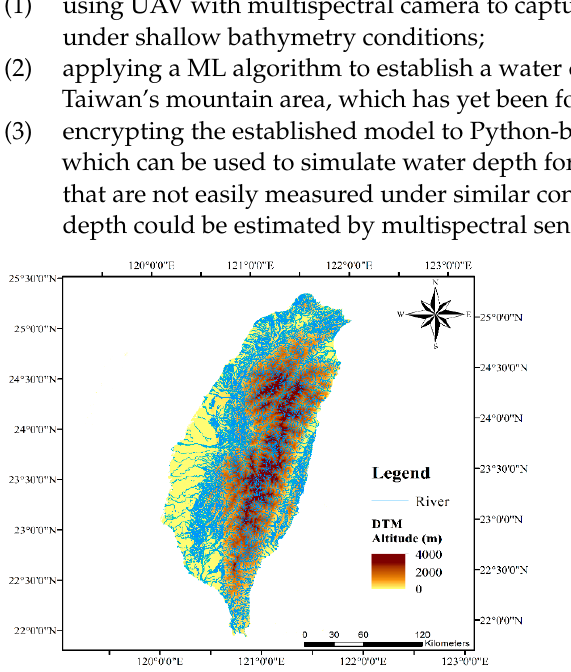
Figure 1. Digital terrain model (DTM) map of the rivers in Taiwan.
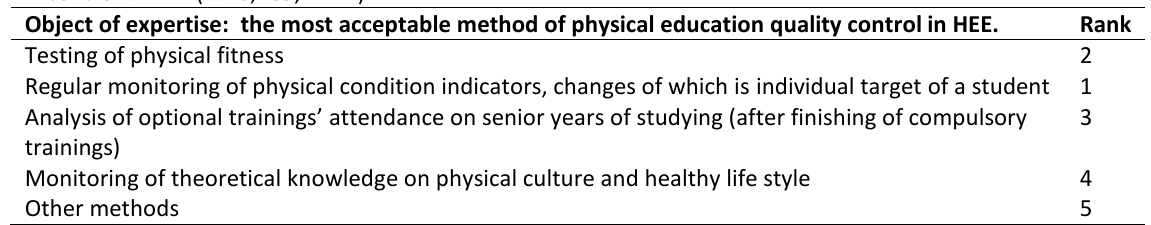
Table 2. Results of experts’ questioning about the most acceptable methods of physical education quality control in HEE (W=0,789,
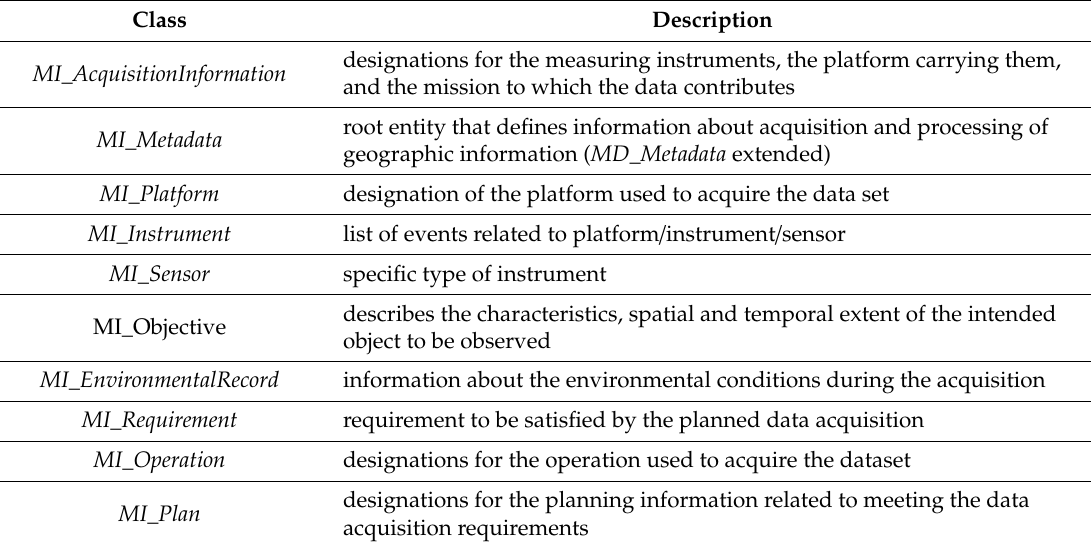
Figure 4. ISO 19115-2 structure for acquisition and processing. Table 4. Summary of the classes of ISO 19115-2 structure for acquisition and processing. Class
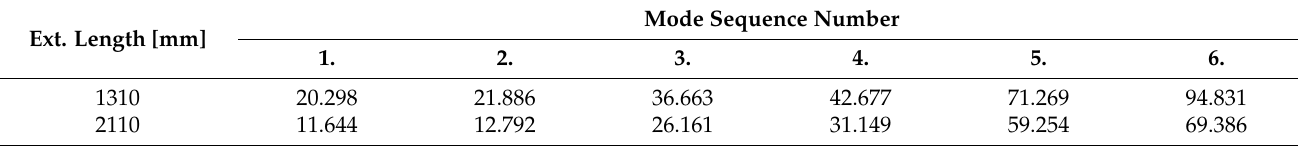
Figure 4. The first four mode shapes of the concept model of the adapter for case 1 of Table 4 according to the extension length of 1310 mm. Table 4. Comparison of natural frequencies (Hz) for the adapter according to the upper and lower limits of the extension length (the stroke length is 800 mm) applied for design purposes. Ext. Length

» **Exercise goal**: Find the word "Table" in the listing above, then copy each line where it turns up.

» **Answer space**:
Table 2. Results of experts’ questioning about the most acceptable methods of physical education quality control in HEE (W=0,789,
Figure 4. ISO 19115-2 structure for acquisition and processing. Table 4. Summary of the classes of ISO 19115-2 structure for acquisition and processing. Class
Figure 4. The first four mode shapes of the concept model of the adapter for case 1 of Table 4 according to the extension length of 1310 mm. Table 4. Comparison of natural frequencies (Hz) for the adapter according to the upper and lower limits of the extension length (the stroke length is 800 mm) applied for design purposes. Ext. Length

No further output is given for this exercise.